Она пользовалась «кодаком-ретиной», который я послал Биньямину за несколько лет до этого, когда ему исполнилось семь. «Это подарок от твоего дяди из Америки, — написал я ему. — С условием, что ты пошлешь мне много фотографий. Твоих, твоей маленькой сестры, отца и матери, деда, Бринкера, Шимона, тии Дудуч, могилы твоей бабушки, дома и пекарни». Но Биньямин не воспользовался подарком, и Роми нашла заброшенный фотоаппарат в одном из его ящиков, вдунула в него дыхание жизни, и их неразлучная пара стала для меня самой прочной связью с прежним домом, с семьей и, в определенном смысле, который тебе еще предстоит понять, — с жизнью вообще.
Первую фотографию от нее я получил, когда ей было девять. «Это я, — написала она на песке у себя под ногами. — Я все сделала сама. Шимон только нажал вместо меня на кнопку». Она стоит во дворе, кусок ткани обвязан вокруг талии, лицо раскрашено полосами белой известки и красной глины, а ноги босые. Чересчур сильное солнце подчеркнуло тени между ребрами и стерло светлые соски. Две обглоданные куриные ножки воткнуты в свернутые змеями волосы. «Шалом, дядя. Я нарядилась людоедом. Тень на полу — это Шимон. Страшно горячо ногам от песка. Я съела папу, съела маму, а когда приеду в Америку, съем и тебя. Твоя племянница бедная сиротка Роми».
Уже тогда она подчеркнуто ставила точку, обозначавшую «О» в ивритском написании ее имени, — и не просто точку, а маленький кружок. «Чтобы не калечили мое имя», — объяснила она мне позже.

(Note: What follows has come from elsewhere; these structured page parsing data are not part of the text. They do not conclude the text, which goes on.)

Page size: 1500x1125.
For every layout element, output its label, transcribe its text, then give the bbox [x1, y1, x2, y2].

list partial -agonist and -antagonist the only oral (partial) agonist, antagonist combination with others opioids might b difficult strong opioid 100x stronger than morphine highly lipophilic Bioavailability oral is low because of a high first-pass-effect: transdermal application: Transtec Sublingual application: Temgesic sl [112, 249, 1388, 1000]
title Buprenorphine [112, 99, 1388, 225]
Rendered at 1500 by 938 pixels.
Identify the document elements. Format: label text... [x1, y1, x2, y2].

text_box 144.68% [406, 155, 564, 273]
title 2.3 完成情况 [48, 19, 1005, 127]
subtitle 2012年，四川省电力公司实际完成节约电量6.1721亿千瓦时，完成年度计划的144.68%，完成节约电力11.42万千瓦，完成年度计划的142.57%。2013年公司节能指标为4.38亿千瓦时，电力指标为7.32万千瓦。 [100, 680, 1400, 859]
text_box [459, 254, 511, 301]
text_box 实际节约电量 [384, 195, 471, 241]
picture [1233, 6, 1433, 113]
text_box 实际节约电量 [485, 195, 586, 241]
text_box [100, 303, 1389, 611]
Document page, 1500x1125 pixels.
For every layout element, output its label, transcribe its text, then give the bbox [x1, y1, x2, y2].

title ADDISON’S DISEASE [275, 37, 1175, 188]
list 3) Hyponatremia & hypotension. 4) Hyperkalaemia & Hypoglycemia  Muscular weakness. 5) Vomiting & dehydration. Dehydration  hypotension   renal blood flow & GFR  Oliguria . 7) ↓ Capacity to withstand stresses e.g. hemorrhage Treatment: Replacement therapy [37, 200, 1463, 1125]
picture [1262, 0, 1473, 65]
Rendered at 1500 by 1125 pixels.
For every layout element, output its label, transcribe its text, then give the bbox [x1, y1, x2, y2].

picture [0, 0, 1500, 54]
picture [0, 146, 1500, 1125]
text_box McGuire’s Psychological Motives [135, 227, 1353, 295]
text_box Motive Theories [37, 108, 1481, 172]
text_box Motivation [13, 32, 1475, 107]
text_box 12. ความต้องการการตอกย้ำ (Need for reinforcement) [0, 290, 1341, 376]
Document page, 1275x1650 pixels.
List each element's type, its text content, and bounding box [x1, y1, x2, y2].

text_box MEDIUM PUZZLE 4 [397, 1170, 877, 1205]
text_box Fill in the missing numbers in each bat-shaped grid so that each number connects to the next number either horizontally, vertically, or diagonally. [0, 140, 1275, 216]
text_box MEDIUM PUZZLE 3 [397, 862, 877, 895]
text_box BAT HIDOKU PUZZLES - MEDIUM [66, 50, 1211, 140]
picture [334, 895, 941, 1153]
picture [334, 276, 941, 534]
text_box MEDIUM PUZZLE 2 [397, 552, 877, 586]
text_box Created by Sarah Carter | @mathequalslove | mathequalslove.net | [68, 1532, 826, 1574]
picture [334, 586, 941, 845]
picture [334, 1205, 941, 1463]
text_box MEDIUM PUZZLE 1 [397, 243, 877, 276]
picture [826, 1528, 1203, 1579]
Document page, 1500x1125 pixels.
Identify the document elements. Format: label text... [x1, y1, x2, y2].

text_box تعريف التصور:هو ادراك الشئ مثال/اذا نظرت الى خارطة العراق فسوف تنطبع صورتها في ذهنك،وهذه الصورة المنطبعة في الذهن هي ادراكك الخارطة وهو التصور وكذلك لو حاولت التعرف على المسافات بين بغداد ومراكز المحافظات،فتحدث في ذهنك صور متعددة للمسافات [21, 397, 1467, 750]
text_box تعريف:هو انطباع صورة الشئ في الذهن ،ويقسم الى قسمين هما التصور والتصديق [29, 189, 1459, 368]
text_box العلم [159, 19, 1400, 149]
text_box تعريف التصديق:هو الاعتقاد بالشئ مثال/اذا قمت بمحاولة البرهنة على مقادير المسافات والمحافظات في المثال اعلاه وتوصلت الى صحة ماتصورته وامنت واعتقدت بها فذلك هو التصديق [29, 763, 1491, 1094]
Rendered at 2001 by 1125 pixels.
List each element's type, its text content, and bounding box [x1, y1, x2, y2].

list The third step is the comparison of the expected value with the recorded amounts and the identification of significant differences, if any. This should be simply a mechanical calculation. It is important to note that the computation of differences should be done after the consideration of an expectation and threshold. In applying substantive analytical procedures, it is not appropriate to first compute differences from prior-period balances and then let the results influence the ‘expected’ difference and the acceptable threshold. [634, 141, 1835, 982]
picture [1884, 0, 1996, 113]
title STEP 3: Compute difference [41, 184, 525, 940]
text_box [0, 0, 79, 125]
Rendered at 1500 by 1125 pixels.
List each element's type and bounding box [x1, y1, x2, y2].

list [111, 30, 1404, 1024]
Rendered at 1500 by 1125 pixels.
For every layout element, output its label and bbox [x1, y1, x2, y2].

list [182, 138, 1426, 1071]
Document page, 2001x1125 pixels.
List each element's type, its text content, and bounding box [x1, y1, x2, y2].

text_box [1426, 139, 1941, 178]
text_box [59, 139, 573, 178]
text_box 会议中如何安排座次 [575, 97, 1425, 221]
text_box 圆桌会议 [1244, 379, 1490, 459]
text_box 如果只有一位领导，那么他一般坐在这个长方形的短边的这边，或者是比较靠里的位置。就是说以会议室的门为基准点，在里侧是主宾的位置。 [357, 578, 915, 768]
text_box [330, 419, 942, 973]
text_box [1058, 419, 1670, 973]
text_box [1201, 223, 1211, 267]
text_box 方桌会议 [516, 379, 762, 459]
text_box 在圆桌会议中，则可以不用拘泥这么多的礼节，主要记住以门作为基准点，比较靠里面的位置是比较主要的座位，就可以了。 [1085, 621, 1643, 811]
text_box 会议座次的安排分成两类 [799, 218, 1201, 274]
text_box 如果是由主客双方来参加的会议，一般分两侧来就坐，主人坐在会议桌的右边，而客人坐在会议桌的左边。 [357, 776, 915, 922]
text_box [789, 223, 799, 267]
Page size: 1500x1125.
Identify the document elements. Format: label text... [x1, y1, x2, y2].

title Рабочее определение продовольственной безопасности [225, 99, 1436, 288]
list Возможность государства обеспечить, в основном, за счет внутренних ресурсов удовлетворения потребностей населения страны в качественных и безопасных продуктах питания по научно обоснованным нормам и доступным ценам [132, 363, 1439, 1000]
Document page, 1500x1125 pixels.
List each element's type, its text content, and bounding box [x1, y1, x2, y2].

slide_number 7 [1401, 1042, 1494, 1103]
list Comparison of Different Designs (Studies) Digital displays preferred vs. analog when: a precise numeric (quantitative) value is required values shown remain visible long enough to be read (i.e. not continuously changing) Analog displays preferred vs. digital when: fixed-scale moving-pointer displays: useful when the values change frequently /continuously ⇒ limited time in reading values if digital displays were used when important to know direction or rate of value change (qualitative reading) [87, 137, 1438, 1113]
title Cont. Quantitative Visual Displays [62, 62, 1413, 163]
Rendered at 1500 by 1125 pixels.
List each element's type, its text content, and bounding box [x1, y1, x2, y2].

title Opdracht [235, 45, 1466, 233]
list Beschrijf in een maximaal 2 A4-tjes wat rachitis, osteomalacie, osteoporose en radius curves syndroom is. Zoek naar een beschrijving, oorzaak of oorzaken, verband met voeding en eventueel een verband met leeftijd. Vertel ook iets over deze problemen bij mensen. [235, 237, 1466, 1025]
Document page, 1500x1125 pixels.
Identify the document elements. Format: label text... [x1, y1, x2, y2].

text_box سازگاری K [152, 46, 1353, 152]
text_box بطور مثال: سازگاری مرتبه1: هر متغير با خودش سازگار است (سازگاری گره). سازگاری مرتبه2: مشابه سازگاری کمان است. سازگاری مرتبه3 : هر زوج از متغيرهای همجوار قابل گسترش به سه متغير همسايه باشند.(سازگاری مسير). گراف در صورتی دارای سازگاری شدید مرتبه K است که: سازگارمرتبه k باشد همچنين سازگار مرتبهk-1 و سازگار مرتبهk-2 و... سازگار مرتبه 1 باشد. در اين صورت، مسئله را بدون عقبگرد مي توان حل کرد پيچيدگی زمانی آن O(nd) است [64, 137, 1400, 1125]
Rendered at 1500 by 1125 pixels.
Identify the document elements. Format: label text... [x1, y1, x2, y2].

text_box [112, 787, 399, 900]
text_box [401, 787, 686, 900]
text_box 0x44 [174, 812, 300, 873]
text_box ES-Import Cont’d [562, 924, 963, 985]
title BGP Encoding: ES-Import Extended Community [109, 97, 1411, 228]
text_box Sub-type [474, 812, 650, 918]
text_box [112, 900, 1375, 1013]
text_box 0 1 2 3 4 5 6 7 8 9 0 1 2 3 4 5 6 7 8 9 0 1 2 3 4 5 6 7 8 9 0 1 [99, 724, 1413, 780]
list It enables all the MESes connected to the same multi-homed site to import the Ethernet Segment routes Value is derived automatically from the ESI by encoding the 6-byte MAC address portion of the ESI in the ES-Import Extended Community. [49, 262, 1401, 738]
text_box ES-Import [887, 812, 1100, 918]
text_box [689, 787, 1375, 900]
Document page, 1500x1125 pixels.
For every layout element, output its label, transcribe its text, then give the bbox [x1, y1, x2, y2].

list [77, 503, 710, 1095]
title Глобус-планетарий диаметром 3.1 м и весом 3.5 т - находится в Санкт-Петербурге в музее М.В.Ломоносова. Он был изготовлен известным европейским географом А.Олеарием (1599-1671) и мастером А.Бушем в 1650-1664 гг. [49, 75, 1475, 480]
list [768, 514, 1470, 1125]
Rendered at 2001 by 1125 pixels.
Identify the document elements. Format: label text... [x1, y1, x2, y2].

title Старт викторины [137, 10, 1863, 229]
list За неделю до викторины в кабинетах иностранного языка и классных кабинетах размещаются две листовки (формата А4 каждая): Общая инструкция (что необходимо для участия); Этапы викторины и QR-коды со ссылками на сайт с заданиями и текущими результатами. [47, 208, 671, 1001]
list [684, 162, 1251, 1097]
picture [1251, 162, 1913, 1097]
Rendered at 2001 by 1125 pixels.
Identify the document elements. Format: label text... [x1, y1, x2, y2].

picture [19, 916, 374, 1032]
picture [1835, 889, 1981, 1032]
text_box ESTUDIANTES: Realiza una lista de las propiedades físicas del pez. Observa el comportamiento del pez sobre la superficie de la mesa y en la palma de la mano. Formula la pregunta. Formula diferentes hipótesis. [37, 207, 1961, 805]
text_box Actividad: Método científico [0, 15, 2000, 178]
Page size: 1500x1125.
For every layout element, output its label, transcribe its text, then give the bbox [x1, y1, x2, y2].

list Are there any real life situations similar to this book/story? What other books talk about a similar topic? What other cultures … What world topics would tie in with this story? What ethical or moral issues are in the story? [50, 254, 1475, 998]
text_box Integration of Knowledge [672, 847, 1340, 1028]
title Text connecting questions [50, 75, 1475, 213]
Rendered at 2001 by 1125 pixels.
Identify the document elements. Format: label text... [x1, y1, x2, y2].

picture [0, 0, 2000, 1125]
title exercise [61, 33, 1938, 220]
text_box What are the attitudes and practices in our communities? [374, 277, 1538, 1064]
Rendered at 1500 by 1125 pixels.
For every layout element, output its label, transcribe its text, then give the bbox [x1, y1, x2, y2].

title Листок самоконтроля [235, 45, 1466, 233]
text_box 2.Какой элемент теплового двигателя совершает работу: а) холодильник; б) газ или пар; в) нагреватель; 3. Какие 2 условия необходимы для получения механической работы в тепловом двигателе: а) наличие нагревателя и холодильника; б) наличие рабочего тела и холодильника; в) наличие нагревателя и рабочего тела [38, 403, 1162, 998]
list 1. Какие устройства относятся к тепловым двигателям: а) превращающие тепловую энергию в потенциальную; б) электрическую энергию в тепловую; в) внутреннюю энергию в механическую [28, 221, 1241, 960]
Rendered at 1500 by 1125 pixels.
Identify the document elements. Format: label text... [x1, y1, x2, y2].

Через несколько лет, убедившись в ее настойчивости и успехах и поняв, что Яков, как в свое время отец, не склонен тратить деньги на ее дорогостоящее увлечение, я предложил ей ту же сделку. На бат-мицву я послал ей «лейку» и треногу и по мере необходимости снабжал ее фильтрами и пленками, фотобумагой, руководствами по фотографии и объективами. В те дни у меня сложились тесные отношения с женщиной-фотографом, которая делала иллюстрации к моей хлебной книге. То была женщина лет тридцати, начисто лишенная чувства юмора, но обладавшая чувством композиции, а также своеобразным пониманием времени, и она поддержала меня в попытках развивать врожденный талант Роми. Это она сказала мне, что людей нужно снимать на сверхчувствительную, быструю пленку, потому что всякое фотографирование — так она утверждала—укорачивает жизнь фотографируемого на время открывания диафрагмы. Она полагала, что в мире существует ограниченное количество времени и живые организмы борются за него точно так же, как они борются за пищу. «Тот, кто умирает молодым, оставляет нам неиспользованное время, — говорила она, — а кто живет долго, укорачивает жизнь оставшихся». Через несколько лет после того, как мы расстались, она погибла в страшной автомобильной катастрофе. Месяц спустя мне позвонил ее адвокат из Балтимора и сообщил, что она завещала мне фотографию, на которой была снята обнаженной, а также все те годы, которые не успела использовать сама.